=== Excerpted records ===

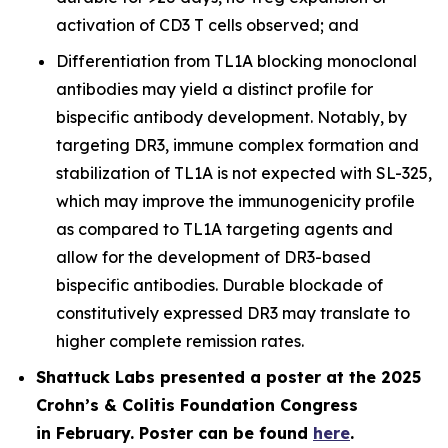
activation of CD3 T cells observed; and
Differentiation from TL1A blocking monoclonal
antibodies may yield a distinct profile for
bispecific antibody development. Notably, by
targeting DR3, immune complex formation and
stabilization of TL1A is not expected with SL-325,
which may improve the immunogenicity profile
as compared to TL1A targeting agents and
allow for the development of DR3-based
bispecific antibodies. Durable blockade of
constitutively expressed DR3 may translate to
higher complete remission rates.
Shattuck Labs presented a poster at the 2025
Crohn’s & Colitis Foundation Congress
in February. Poster can be found
here
.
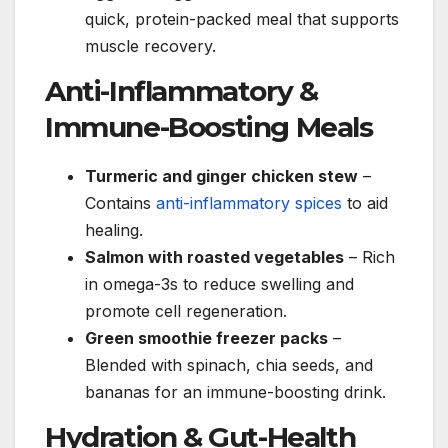
quick, protein-packed meal that supports
muscle recovery.
Anti-Inflammatory &
Immune-Boosting Meals
Turmeric and ginger chicken stew
–
Contains
anti-inflammatory spices
to aid
healing.
Salmon with roasted vegetables
– Rich
in omega-3s to reduce swelling and
promote cell regeneration.
Green smoothie freezer packs
–
Blended with spinach, chia seeds, and
bananas for an immune-boosting drink.
Hydration & Gut-Health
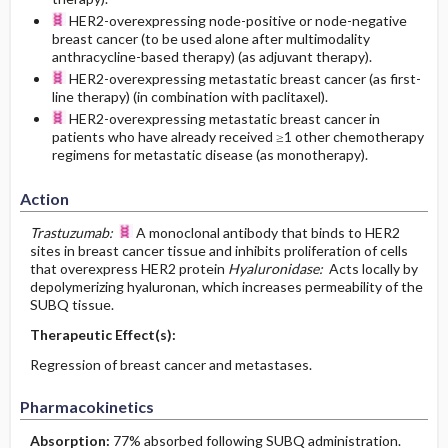
HER2-overexpressing node-positive or node-negative
breast cancer (to be used alone after multimodality
anthracycline-based therapy) (as adjuvant therapy).
HER2-overexpressing metastatic breast cancer (as first-
line therapy) (in combination with paclitaxel).
HER2-overexpressing metastatic breast cancer in
patients who have already received ≥1 other chemotherapy
regimens for metastatic disease (as monotherapy).
Action
Trastuzumab:
A monoclonal antibody that binds to HER2
sites in breast cancer tissue and inhibits proliferation of cells
that overexpress HER2 protein
Hyaluronidase:
Acts locally by
depolymerizing hyaluronan, which increases permeability of the
SUBQ tissue.
Therapeutic Effect(s):
Regression of breast cancer and metastases.
Pharmacokinetics
Absorption:
77% absorbed following SUBQ administration.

===

What to work on: Using the records above, count every line that includes the word "overexpressing", and state the number only.

Task solution: 3